President Obama's fiscal year 2016 budget proposal includes a $1.3 billion funding increase for the Labor Department — including millions to bolster the department's regulatory oversight agencies.
Of the department's proposed $13.2 billion funding level, $1.9 billion would be allocated to worker protection agencies such as the Occupational Safety and Health Administration, the Wage and Hour Division and the Mine Safety and Health Administration.
The proposals, however, are likely to meet resistance from Republicans, many of whom have expressed concerns about regulatory overreach during the Obama administration.
OSHA, which conducts safety inspections at worksites, would receive funding to improve its enforcement of more than 20 whistleblower protection laws, two top agency administrators wrote.
The agency budget, the officials added, would also allow OSHA to address safety hazards with employers, enhance chemical facility safety and improve its responses to major incidents. More than $3 million would go toward funding OSHA-approved state worker protection plans, as well as toward implementing a rule designed to prevent black lung disease among coal miners.
The OSHA proposal would also raise civil monetary penalties "so they would present a real deterrent to employers who fail to comply with the law."
Penalties for improperly recording workers' wages and hours, meanwhile, would also rise under the White House budget, with a $5,000 penalty for each violation.
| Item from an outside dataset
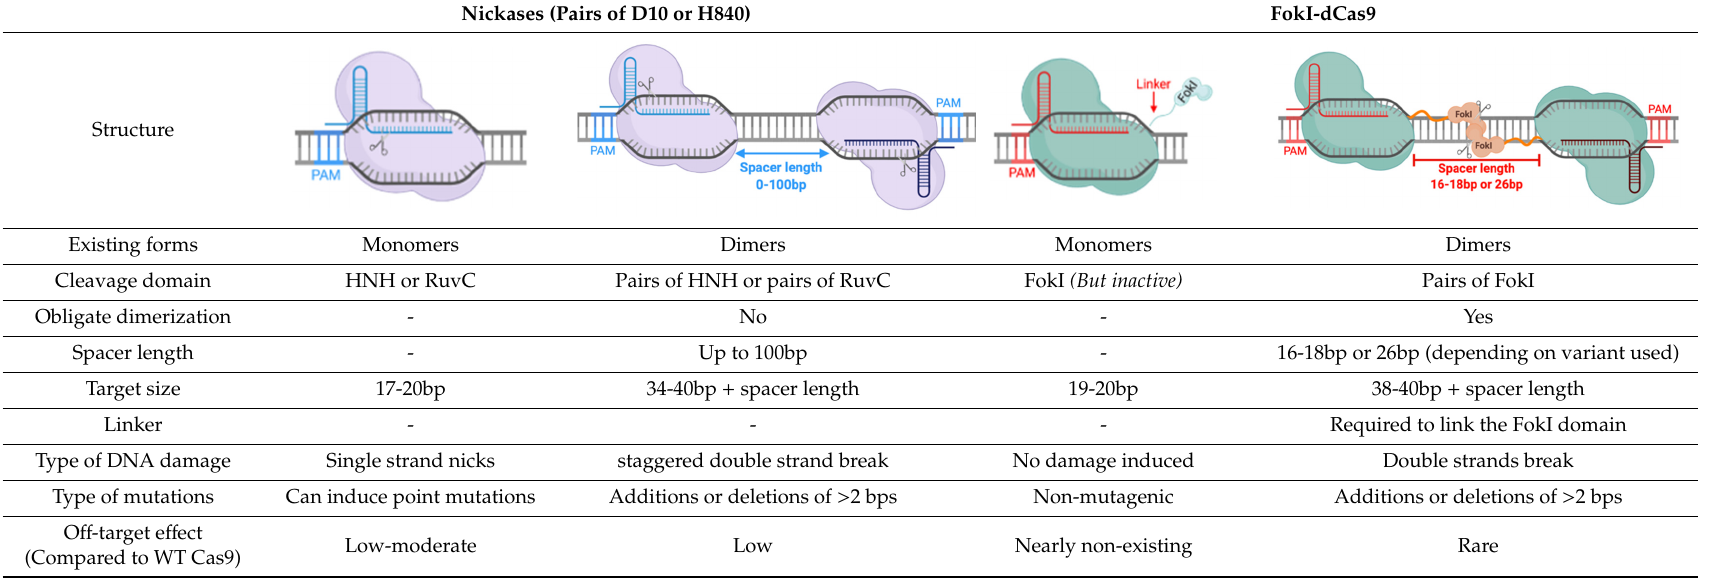
Table 2. Comparison between genomic editing activities of Nickases versus FokI – dCas9 .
And the Mine Safety and Health Administration — which oversees safety requirements at mining and mineral processing operations — would receive additional resources to bolster its enforcement ability and to conduct inspections required by federal law. The administration filed a record number of complaints against mining companies in 2014.
"This department's budget expands our investments on behalf of working families; it reinforces our commitment to job training and apprenticeship, fair and equal pay, paid leave, safe workplaces and secure retirements," said Labor Secretary Thomas Perez.
The overall $4 trillion budget, however, stands no chance of making it through the GOP-led Congress.
"We need to do better," responded Rep. John Kline, R-Minnesota and chairman of the House Education and the Workforce Committee. "We must provide employers certainty and flexibility so they can grow their businesses, create jobs, and give workers the raise they’ve earned."